Provided entries -
^^^^^^^^^^^^^^^^

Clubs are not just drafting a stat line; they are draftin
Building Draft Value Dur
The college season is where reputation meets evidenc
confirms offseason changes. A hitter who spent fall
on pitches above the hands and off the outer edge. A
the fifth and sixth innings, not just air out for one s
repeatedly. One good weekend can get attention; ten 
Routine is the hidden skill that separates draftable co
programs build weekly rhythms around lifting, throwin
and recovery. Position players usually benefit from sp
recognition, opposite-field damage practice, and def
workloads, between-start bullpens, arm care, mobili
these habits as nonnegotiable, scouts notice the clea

^^^^^^^^^^^^^^^^

What the task asks -
Pick out every line in the records above that contains the word "just" and copy each one in full. Case counts.

Exercise output -
Clubs are not just drafting a stat line; they are draftin
the fifth and sixth innings, not just air out for one s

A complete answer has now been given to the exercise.